Liquidated Damages Affirmed for Breach of Non-Solicitation Agreement

The Fourth Circuit Court of Appeals has affirmed a Western District of Virginia ruling upholding a non-solicitation clause in a contract for trained personnel. ProTherapy Associates, LLC contracted with nine nursing homes to provide and train licensed physical and occupational therapy and speech/language pathology personnel. To protect its interests, it included in each contract a restrictive covenant precluding the nursing homes from “directly or indirectly” soliciting or hiring Pro Therapy employees:

“Non-Solicitation. During the term of this Agreement and for one year thereafter, [the nursing home] shall not, directly or indirectly, for [the nursing home] or on behalf of any other person or business entity for the benefit of [the nursing home]: (a) solicit, recruit, entice or persuade any Therapists or other employees or contractors of [ProTherapy] who had contact with [the nursing home] pursuant to this Agreement to become employees or contractors of [the nursing home] responsible for providing services to Patients like the Services hereunder; or (b) employ or use as an independent contractor any individual who was employed or utilized as a contractor by [ProTherapy] for the provision of Services at any time during the twelve (12) months prior to such proposed employment or contracting. Recognizing that compensatory monetary damages resulting from a breach of this section would be difficult to prove, [the nursing home] agrees that such breach will render it liable to [ProTherapy] for liquidated damages in the amount of ten thousands dollars ($10,000) for each such individual.”

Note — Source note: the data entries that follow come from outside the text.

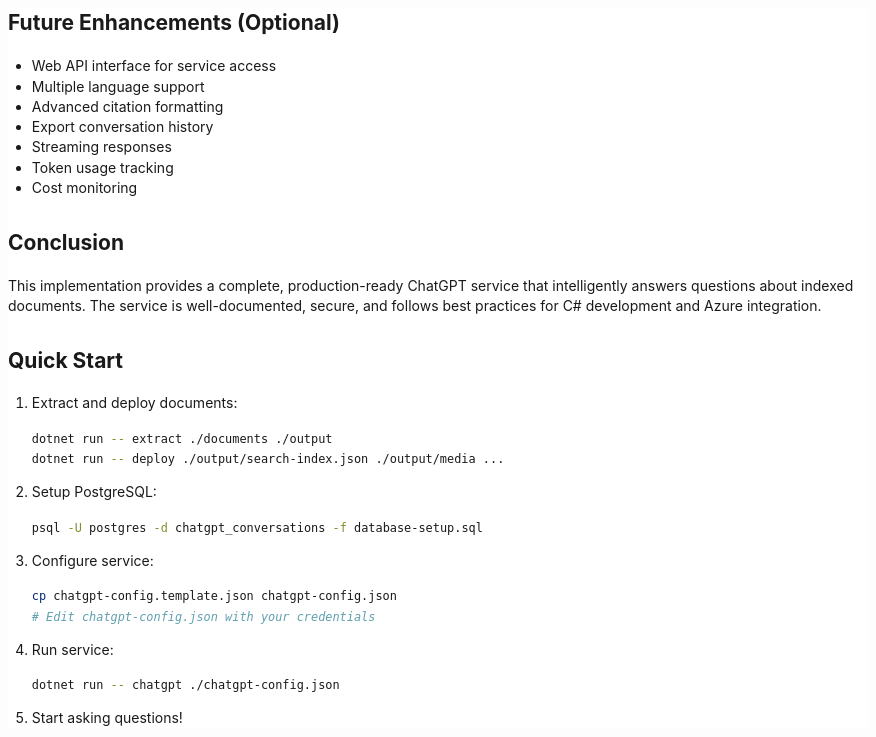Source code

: ## Future Enhancements (Optional)

- Web API interface for service access
- Multiple language support
- Advanced citation formatting
- Export conversation history
- Streaming responses
- Token usage tracking
- Cost monitoring

## Conclusion

This implementation provides a complete, production-ready ChatGPT service that intelligently answers questions about indexed documents. The service is well-documented, secure, and follows best practices for C# development and Azure integration.

## Quick Start

1. Extract and deploy documents:
   ```bash
   dotnet run -- extract ./documents ./output
   dotnet run -- deploy ./output/search-index.json ./output/media ...
   ```

2. Setup PostgreSQL:
   ```bash
   psql -U postgres -d chatgpt_conversations -f database-setup.sql
   ```

3. Configure service:
   ```bash
   cp chatgpt-config.template.json chatgpt-config.json
   # Edit chatgpt-config.json with your credentials
   ```

4. Run service:
   ```bash
   dotnet run -- chatgpt ./chatgpt-config.json
   ```

5. Start asking questions!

When the nursing homes asked for a rate reduction, ProTherapy provided a new contract with the same clause. The contract also permitted either party to terminate the contract with 90-days’ notice. Just weeks later, the parent company of the nursing liquidate.jpghomes gave ProTherapy 90-days’ notice and hired Reliant Pro Rehab, LLC to do the same job at a lower cost. During the remaining 90-day period, Reliant began recruiting ProTherapy’s personnel who were still working in the nursing homes. Reliant was able to meet with them because the nursing homes provided lists of the ProTherapy personnel and helped make them available. As a result, Reliant hired sixty four of the ProTherapy therapists for its contract.

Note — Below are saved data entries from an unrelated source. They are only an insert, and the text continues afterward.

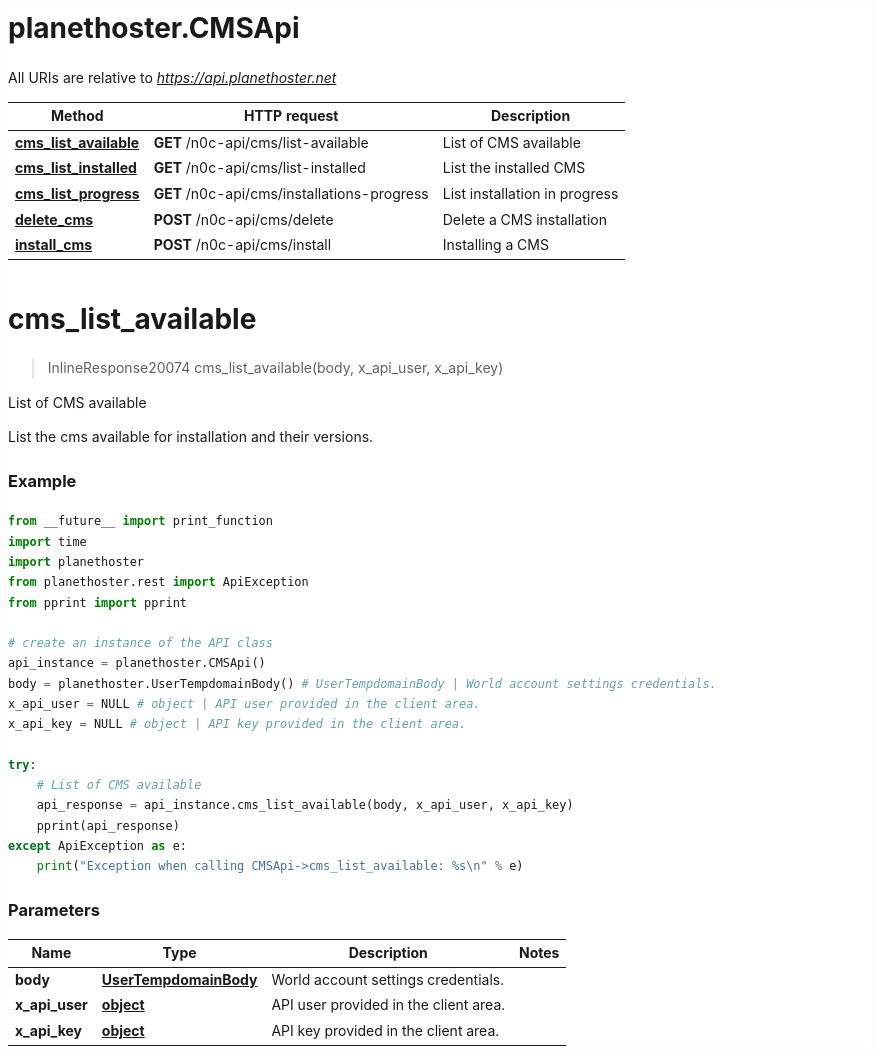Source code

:# planethoster.CMSApi

All URIs are relative to *https://api.planethoster.net*

Method | HTTP request | Description
------------- | ------------- | -------------
[**cms_list_available**](CMSApi.md#cms_list_available) | **GET** /n0c-api/cms/list-available | List of CMS available
[**cms_list_installed**](CMSApi.md#cms_list_installed) | **GET** /n0c-api/cms/list-installed | List the installed CMS
[**cms_list_progress**](CMSApi.md#cms_list_progress) | **GET** /n0c-api/cms/installations-progress | List installation in progress
[**delete_cms**](CMSApi.md#delete_cms) | **POST** /n0c-api/cms/delete | Delete a CMS installation
[**install_cms**](CMSApi.md#install_cms) | **POST** /n0c-api/cms/install | Installing a CMS

# **cms_list_available**
> InlineResponse20074 cms_list_available(body, x_api_user, x_api_key)

List of CMS available

List the cms available for installation and their versions.

### Example
```python
from __future__ import print_function
import time
import planethoster
from planethoster.rest import ApiException
from pprint import pprint

# create an instance of the API class
api_instance = planethoster.CMSApi()
body = planethoster.UserTempdomainBody() # UserTempdomainBody | World account settings credentials.
x_api_user = NULL # object | API user provided in the client area.
x_api_key = NULL # object | API key provided in the client area.

try:
    # List of CMS available
    api_response = api_instance.cms_list_available(body, x_api_user, x_api_key)
    pprint(api_response)
except ApiException as e:
    print("Exception when calling CMSApi->cms_list_available: %s\n" % e)
```

### Parameters

Name | Type | Description  | Notes
------------- | ------------- | ------------- | -------------
 **body** | [**UserTempdomainBody**](UserTempdomainBody.md)| World account settings credentials. | 
 **x_api_user** | [**object**](.md)| API user provided in the client area. | 
 **x_api_key** | [**object**](.md)| API key provided in the client area. |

ProTherapy sued the nursing homes for violating the non-solitication clause, asking for $10,000 per poached employee, in accordance with the liquidated damages clause, for a total of $640,000. ProTherapy argued the nursing homes, through Reliant, indirectly solicited and employed the very employees the non-solicitation clause prohibited them from employing.

The nursing homes claimed Reliant, alone, was responsible. They also argued the non-solicitation clause was unenforceable under Florida law which generally prohibits contracts in restraint of trade unless the party invoking the restrictive covenant shows it was reasonably necessary to protect a legitimate business interest. The parties agreed Florida law applied. The nursing homes further argued the liquidated damages clause amounted to an unconscionable penalty rather than attempting to provide legitimate compensatory damages.

The district court found the nursing homes indirectly hired the therapists within the period contemplated by the non-solicitation clause, noting they could simply have prohibited Reliant from hiring ProTherapy employees or could have gotten Reliant to indemnify them for improper hiring practices. Instead, they gave the personnel lists to Reliant and made the employees available to Reliant recruiters. The court upheld the non-solicitation clause as a reasonably necessary restriction to protect ProTherapy’s legitimate business interests and awarded ProTherapy $640,000 in liquidated damages plus attorneys’ fees, calling it a “modest sum” in light of the expenses the company had incurred to train the employees only to have Reliant appropriate them.